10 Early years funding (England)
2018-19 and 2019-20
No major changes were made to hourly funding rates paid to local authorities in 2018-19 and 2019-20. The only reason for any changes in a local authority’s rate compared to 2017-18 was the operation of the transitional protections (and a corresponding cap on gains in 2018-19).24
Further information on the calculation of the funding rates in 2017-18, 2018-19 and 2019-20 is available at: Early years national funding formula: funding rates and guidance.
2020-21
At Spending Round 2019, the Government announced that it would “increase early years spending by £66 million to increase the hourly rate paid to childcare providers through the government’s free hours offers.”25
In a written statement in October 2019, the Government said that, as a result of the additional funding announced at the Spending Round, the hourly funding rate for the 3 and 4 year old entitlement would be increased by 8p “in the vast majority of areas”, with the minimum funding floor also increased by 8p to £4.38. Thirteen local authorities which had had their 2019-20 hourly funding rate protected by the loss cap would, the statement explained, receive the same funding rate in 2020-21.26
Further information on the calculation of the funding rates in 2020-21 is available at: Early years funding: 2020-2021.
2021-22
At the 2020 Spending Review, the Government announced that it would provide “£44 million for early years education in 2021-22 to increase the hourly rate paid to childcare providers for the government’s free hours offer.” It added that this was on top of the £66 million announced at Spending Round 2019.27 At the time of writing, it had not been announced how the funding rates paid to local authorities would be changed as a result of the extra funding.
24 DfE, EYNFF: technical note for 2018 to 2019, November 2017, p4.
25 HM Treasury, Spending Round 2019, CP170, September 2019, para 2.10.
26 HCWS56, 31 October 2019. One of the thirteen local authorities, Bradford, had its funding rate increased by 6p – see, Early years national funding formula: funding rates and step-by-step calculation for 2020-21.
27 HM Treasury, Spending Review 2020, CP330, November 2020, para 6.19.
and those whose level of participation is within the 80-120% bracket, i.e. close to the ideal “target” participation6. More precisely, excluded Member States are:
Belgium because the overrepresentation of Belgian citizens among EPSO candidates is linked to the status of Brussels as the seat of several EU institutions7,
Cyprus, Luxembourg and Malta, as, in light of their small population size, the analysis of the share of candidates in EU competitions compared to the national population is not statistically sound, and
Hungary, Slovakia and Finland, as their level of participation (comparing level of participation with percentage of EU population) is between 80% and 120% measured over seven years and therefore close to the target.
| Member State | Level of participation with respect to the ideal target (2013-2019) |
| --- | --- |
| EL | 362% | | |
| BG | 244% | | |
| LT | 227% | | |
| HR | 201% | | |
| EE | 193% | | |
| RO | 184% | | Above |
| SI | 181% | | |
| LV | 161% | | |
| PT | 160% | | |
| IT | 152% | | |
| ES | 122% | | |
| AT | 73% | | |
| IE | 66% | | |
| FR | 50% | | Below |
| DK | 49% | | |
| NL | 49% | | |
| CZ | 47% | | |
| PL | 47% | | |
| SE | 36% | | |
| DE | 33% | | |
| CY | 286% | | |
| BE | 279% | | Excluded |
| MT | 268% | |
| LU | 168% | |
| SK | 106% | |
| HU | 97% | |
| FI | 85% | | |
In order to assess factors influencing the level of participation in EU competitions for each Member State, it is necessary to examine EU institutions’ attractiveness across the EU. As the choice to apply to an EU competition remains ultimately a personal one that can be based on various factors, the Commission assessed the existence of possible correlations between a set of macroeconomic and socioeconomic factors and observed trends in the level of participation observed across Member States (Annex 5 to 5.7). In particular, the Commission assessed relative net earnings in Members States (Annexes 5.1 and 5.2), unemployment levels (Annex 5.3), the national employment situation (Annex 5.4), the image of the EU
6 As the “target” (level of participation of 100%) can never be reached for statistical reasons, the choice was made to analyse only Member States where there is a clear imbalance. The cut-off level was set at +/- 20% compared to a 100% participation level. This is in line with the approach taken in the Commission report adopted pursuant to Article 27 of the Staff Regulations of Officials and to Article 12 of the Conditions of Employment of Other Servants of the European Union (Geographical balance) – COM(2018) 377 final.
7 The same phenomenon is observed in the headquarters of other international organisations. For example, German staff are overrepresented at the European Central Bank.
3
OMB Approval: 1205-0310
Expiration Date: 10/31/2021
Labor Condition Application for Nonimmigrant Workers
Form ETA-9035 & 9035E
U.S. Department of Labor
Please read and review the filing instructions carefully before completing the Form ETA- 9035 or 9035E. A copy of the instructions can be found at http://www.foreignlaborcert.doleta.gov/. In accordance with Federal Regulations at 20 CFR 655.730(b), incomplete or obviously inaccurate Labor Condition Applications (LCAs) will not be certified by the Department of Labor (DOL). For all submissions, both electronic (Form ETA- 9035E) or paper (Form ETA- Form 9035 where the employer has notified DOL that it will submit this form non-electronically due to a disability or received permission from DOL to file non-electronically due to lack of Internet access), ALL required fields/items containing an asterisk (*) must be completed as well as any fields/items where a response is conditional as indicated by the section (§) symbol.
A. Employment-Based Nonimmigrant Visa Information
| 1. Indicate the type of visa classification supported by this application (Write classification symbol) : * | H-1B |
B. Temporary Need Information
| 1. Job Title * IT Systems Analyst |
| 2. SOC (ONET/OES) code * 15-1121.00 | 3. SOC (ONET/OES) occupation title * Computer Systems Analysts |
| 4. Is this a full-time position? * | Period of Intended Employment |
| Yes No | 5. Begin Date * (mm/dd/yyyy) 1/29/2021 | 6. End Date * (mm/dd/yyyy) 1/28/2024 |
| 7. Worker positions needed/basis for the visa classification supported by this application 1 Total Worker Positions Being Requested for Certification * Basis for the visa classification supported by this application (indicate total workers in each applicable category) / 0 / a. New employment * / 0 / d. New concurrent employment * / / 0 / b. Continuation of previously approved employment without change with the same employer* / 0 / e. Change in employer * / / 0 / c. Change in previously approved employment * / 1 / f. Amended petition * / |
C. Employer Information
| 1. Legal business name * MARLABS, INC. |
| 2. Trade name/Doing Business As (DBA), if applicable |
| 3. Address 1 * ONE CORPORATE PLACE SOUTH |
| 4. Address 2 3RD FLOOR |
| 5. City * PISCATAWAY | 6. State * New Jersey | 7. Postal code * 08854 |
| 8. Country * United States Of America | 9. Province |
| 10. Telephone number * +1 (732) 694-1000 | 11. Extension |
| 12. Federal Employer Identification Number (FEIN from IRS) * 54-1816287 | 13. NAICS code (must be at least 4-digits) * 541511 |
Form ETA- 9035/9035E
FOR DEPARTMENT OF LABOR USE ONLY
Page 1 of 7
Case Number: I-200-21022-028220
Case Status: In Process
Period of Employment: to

____

TASK BRIEF — Please print the lines from the start of the records up to and including the line with "At Spending Round 2019, the", copying each one exactly and leaving out the rest.

TASK ANSWER —
10 Early years funding (England)
2018-19 and 2019-20
No major changes were made to hourly funding rates paid to local authorities in 2018-19 and 2019-20. The only reason for any changes in a local authority’s rate compared to 2017-18 was the operation of the transitional protections (and a corresponding cap on gains in 2018-19).24
Further information on the calculation of the funding rates in 2017-18, 2018-19 and 2019-20 is available at: Early years national funding formula: funding rates and guidance.
2020-21
At Spending Round 2019, the Government announced that it would “increase early years spending by £66 million to increase the hourly rate paid to childcare providers through the government’s free hours offers.”25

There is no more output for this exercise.